> [SUPPLIED PASSAGE]

May I just say that I have been looking at and thinking about a few ideas for a method of eventualy crushing/grinding my I.C.'s ect. for processing , and your great idea ( :lol: ) has really got me thinking , it's so simple it's ingeniuos! :idea: 
You don't happen to have a patent pending for this design do you ?
Just so I know how quick I need to be to get in there and knock one up for myself!
Many thanks and kind regards ,
Chris


----------



## bswartzwelder (Nov 8, 2011)

I made a small forge which should work well as an incinerator. I needed to bend some 3 inch wide by 1/4 inch thick steel plates which were about 20 to 35 inches long. I could lay the steel across the top of the forge and within about 5 minutes, it would be glowing bright red/orange. I have no doubt I could get it yellow by leaving it in the heat stream of the forge for a few minutes longer. 

Get an outdated 20 pound propane tank. Make sure there is no propane left in it. Cut the top off the cylinder. Next, I bought refractory bricks. They are very soft and can be easily cut using a saber saw. I cut the edges (beveled them)which butt up against each other and lined the cylinder with them. I put a 10-32 screw through each brick and on through the propane cylinder shell near the top to unsure the bricks wouldn't fall out of place. Then, using a 1.25 inch or slightly larger hole saw, I drilled a hole through the bottom of the wall and through the fire brick which was located there. I got a piece of 1.5 inch pipe long enough to go through the bottom of the cylinder and capped off the end inside the cylinder. Then I drilled approximately 3 rows of 1/8 inch holes in the pipe on the top and 1 row at approximately 45 degrees off vertical on either side of the top row. Where the pipe exits the cylinder, I screwed on a 90 degree ell and screwed a short nipple onto that. I filled the bottom of the cylinder up to the level of the pipe with sand to protect the bottom of the cylinder from heat. Put a small layer of standard charcoal on top and on either side of the pipe. Put a blow dryer outlet in the outside pipe nipple and turn on the fan on low speed. In no time, the charcoal will be extremel hot. Spread out the charcoal and place a nice thick layer of charcoal on the already hot charcoal. In no time, the forge will be extremely hot. If your blow dryer has several speeds, you can change the amount of heat generated. Fill the cavity about half way with standard charcoal. I use the match light type because it's easy. I plan you use this on very low heat to boil mercury in a home made mercury retort. This will allow me to reuse the mercury and will greatly reduce the mercury vapors which enter the atmosphere.

> [INSTRUCTIONS]
a. Write out the stretch of the forum thread from "May I just say" through "design do you ?".
b. Say whether each statement agrees with the forum thread, answering yes or no and quoting the words that decide it: (i) The refractory bricks for the forge were bought. (ii) The pipe run through the bottom of the cylinder was 2 inches wide. (iii) Sand was put in the bottom of the cylinder to shield it from heat.
The data after this point comes from a separate source.

> [RAW DATA]
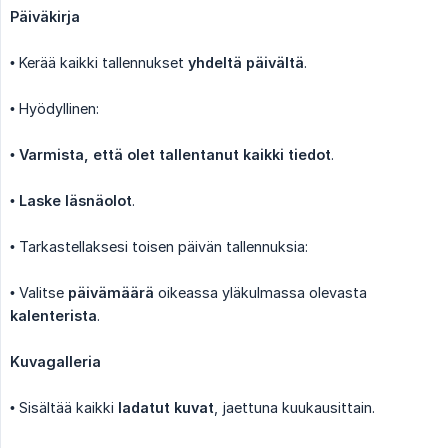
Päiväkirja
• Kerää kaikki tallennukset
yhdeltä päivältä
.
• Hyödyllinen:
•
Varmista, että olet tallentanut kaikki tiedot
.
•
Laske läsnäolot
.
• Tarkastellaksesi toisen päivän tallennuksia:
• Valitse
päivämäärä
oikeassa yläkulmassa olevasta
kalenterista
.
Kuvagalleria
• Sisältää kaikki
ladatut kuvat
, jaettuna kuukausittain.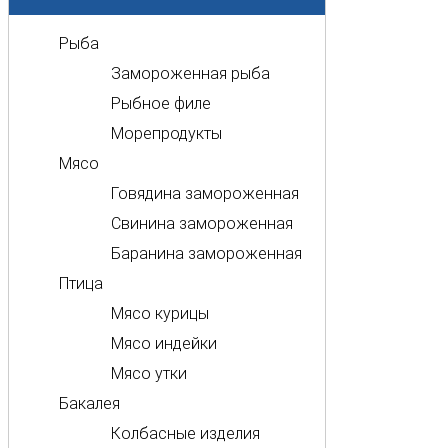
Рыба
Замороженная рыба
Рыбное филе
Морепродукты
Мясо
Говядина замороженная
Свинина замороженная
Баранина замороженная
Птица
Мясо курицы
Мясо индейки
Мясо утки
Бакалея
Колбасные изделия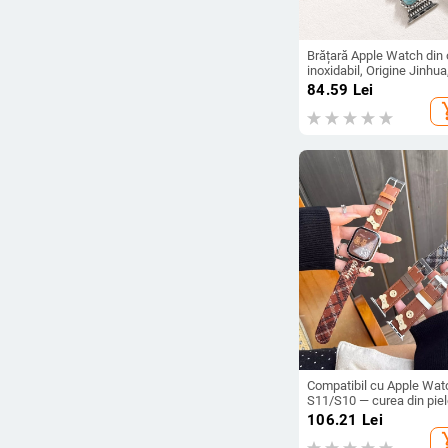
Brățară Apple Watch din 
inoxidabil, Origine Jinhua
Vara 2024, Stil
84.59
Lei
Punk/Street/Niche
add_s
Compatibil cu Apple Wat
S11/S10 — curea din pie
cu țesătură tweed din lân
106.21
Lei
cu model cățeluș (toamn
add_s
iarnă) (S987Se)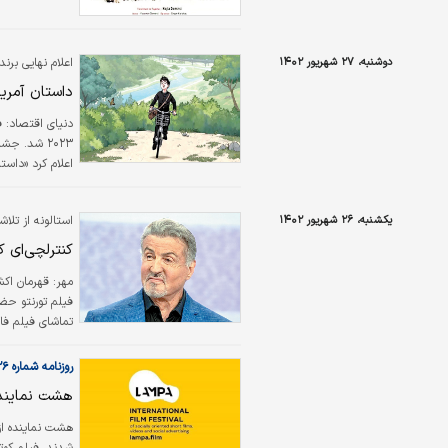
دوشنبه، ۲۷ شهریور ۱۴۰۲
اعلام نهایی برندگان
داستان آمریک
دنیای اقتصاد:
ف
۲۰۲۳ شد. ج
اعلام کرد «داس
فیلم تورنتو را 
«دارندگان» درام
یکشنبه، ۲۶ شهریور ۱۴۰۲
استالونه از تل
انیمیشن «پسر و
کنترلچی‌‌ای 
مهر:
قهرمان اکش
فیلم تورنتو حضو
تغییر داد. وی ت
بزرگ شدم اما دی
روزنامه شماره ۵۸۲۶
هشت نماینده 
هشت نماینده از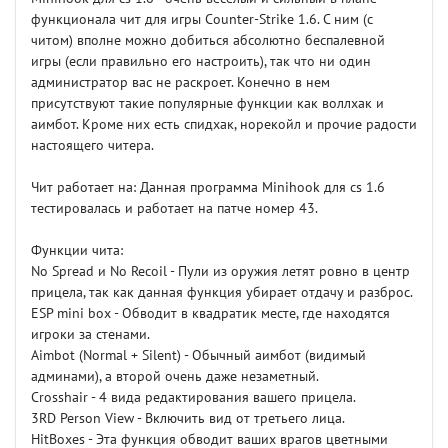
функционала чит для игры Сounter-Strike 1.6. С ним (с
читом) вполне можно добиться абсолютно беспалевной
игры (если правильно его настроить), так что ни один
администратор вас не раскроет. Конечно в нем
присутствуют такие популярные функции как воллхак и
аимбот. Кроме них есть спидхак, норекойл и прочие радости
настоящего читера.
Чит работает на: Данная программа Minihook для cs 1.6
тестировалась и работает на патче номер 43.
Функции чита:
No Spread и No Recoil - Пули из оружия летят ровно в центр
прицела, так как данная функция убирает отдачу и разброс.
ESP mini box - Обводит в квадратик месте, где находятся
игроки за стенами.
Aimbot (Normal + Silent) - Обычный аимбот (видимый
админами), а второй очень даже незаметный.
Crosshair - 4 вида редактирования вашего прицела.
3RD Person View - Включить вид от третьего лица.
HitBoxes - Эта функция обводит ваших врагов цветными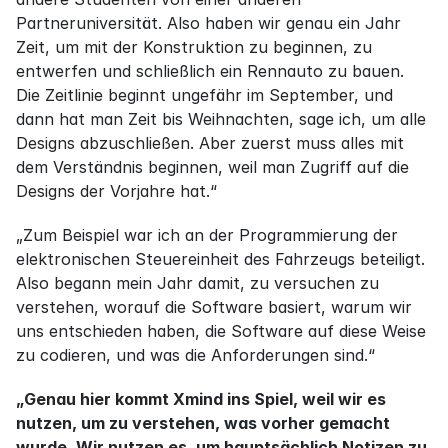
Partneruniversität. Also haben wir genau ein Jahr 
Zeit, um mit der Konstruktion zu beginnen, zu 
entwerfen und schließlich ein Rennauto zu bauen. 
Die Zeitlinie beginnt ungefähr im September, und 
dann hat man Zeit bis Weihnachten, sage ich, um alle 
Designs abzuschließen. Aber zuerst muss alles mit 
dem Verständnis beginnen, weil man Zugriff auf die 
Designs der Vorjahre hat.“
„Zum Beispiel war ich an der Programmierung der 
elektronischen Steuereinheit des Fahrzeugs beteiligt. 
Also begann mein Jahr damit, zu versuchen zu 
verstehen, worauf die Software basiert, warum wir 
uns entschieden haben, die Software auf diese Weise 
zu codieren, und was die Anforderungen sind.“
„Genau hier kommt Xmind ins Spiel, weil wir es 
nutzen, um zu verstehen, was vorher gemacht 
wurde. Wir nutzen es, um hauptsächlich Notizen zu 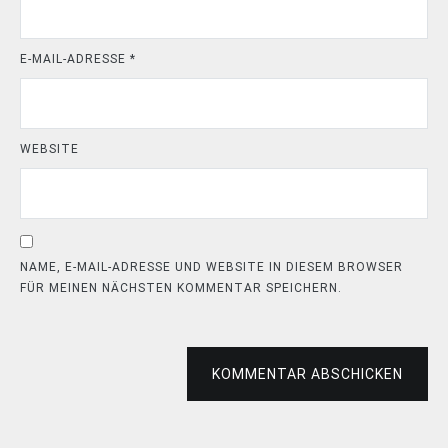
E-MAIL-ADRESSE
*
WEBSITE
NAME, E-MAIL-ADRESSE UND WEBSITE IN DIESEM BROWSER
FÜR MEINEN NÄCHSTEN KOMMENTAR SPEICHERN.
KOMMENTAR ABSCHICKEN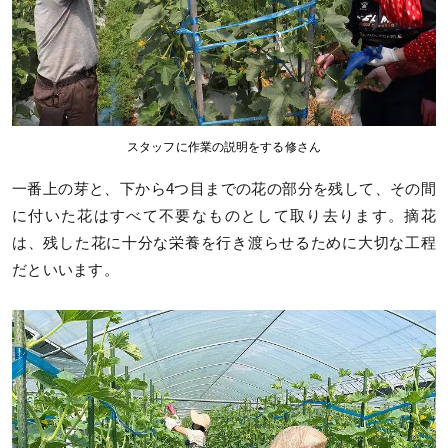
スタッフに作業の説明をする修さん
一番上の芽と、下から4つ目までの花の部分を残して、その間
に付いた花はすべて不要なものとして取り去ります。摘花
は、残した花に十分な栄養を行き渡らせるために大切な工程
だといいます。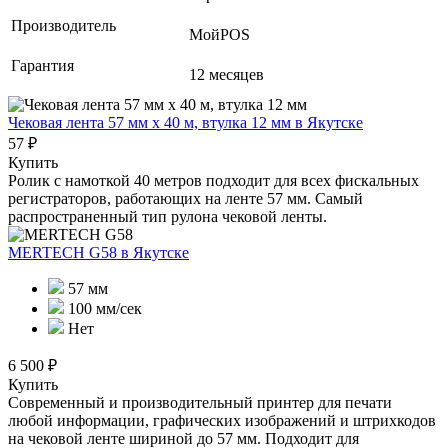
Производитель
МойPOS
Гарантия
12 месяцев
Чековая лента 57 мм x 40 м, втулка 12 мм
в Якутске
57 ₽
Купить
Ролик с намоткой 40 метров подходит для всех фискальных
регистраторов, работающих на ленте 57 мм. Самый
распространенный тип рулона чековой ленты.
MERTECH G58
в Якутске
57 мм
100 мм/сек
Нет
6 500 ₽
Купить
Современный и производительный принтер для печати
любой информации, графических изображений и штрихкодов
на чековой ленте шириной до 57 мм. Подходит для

> [ANSWERS IN ORDER]
a.
May I just say that I have been looking at and thinking about a few ideas for a method of eventualy crushing/grinding my I.C.'s ect. for processing , and your great idea ( :lol: ) has really got me thinking , it's so simple it's ingeniuos! :idea: 
You don't happen to have a patent pending for this design do you ?

b.
(i) Yes: "Next, I bought refractory bricks."
(ii) No: "I got a piece of 1.5 inch pipe long enough to go through the bottom of the cylinder"
(iii) Yes: "I filled the bottom of the cylinder up to the level of the pipe with sand to protect the bottom of the cylinder from heat."